▸ **Assigned task**
Could you transcribe the stretch of the forgiveness essay from "For my part, I" through "were already dead."?

(Document text Opens)

4. Do you forgive white racists in 1960's America for letting police dogs loose on blacks, physically blocking their entrance to schools even after the government ordered them to let black students in, refusing to grant them the right to vote, lynching many of them, spraying them with fire hoses, arresting them, and bombing their houses and churches (among many, many other crimes)? Why? Explain. What would Malcolm X do? (One page)
History teaches us to learn from it: moral lessons such as justice, forgiveness, care, love and so on. Hence, history is not simply a record of past events. Since the white racists in the 1960’s America letting police dogs loose on blacks, physically blocking them to have schooling, denying their suffrage, arresting them, killing some of them and so forth, I maintain that our fellow human beings who erred against us should still be forgiven. For my part, having learned the true power of forgiveness will make me healthy, whole and happy because I disentangled myself from a vindictive and vengeful attitude less I become a lifetime victim/sufferer of my oppressors.
For my part, I should never close my door to anyone who ask (or not) for forgiveness. When I forgive, I don’t only have the privilege to be forgiven by others when I done wrong sometimes in my life, but it only proves that I can also forgive myself. Self-forgiveness, in my opinion, is so potent ‘a soul machinery’ that you know exactly how to forgive others, and vice versa. Even if I am not the one who was wronged, if I forgave some, I am not betraying the one or people who done them heinous crimes; in my opinion, I believe I am ‘honoring’ them in case they were already dead.
Dalai Lama, for one, is political and religious Tibetan leader, personally and collectively forgave the Chinese despite assailing and killing many of his countrymen. According to him, human beings should forgive his fellowmen for having committed brutalities against him and against humanity. What Lama wants is restoration of love rather than losing compassion against wrongdoers (Wiesenthal, p. 129). Although Lama believes that a person must forgive but not necessarily forget, it can still be implied as in the latter case, that you are not better than your enemies if you know not to, at least, forgive them.
Another one is Nelson Mandela, first South African black president. His family was harassed. He was imprisoned under maximum security for 27 years for charges of overthrowing the oppressive white minority government. Yet, when released from prison, during his inauguration as South African President, he even invited his jailers.

(Document text Closes)
(Record extracts Opens)

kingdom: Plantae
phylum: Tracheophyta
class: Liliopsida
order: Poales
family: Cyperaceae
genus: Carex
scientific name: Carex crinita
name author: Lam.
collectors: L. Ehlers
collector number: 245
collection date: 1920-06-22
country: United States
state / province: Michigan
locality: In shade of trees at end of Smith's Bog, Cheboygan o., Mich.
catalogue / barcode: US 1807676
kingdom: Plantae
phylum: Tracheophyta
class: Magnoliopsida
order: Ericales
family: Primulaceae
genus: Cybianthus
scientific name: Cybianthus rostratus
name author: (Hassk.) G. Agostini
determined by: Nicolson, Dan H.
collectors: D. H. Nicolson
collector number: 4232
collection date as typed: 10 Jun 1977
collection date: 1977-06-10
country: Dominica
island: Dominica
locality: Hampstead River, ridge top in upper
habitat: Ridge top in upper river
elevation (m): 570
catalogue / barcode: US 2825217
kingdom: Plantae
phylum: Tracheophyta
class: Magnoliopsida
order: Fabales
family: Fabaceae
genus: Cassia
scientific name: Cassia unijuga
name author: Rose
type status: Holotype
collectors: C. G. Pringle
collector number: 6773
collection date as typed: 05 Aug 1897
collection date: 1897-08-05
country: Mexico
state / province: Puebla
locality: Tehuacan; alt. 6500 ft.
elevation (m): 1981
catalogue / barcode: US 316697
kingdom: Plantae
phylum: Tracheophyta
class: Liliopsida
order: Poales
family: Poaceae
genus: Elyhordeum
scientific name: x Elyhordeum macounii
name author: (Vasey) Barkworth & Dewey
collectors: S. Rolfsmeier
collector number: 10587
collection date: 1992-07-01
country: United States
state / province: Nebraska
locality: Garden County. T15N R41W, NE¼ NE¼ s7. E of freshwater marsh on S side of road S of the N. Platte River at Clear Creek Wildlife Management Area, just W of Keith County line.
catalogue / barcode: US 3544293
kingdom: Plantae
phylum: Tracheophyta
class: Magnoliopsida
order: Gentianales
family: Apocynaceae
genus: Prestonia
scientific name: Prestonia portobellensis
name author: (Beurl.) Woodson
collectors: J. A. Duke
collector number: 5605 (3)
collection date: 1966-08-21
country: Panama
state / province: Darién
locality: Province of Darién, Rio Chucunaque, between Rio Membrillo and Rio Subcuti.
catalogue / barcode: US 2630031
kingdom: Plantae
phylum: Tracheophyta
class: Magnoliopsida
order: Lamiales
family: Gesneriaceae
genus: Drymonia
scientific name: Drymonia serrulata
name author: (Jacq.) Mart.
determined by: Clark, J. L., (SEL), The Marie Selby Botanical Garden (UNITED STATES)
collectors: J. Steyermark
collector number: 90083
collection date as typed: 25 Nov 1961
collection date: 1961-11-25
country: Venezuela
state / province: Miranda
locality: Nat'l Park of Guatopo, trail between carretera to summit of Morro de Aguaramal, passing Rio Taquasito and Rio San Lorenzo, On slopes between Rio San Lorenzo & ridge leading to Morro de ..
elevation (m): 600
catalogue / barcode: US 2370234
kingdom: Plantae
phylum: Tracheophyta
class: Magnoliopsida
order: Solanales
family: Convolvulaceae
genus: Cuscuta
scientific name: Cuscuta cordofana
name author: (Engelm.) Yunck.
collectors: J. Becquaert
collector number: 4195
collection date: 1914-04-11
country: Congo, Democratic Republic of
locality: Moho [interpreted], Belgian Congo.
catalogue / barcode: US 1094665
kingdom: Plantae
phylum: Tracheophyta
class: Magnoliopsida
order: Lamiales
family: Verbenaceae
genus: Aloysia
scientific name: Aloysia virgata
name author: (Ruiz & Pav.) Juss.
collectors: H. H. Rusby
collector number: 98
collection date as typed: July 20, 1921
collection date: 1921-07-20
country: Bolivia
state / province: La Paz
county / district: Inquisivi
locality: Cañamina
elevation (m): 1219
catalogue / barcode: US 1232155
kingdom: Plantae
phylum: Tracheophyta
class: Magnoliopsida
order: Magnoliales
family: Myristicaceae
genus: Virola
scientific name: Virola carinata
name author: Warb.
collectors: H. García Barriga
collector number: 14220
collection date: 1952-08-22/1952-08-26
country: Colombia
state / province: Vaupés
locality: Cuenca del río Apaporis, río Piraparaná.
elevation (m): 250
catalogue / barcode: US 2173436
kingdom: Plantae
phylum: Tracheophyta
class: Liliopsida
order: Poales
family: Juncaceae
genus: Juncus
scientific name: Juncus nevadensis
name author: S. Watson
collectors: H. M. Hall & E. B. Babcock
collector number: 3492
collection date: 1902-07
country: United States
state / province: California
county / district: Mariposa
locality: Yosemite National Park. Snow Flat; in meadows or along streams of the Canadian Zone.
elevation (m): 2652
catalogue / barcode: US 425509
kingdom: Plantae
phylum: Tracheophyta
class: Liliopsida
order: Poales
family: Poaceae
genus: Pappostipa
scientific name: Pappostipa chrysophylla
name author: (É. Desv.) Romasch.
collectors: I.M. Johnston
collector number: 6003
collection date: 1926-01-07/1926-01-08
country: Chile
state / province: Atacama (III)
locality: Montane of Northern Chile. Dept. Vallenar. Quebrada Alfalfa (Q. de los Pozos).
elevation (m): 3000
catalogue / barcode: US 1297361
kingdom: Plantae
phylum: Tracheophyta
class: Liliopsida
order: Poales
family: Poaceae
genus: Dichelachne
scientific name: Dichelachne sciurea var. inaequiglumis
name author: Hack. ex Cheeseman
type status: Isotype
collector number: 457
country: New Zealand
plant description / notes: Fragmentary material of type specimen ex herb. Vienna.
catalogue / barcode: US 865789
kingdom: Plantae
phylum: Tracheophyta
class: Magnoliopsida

(Record extracts Closes)

▸ **Expected answer**
For my part, I should never close my door to anyone who ask (or not) for forgiveness. When I forgive, I don’t only have the privilege to be forgiven by others when I done wrong sometimes in my life, but it only proves that I can also forgive myself. Self-forgiveness, in my opinion, is so potent ‘a soul machinery’ that you know exactly how to forgive others, and vice versa. Even if I am not the one who was wronged, if I forgave some, I am not betraying the one or people who done them heinous crimes; in my opinion, I believe I am ‘honoring’ them in case they were already dead.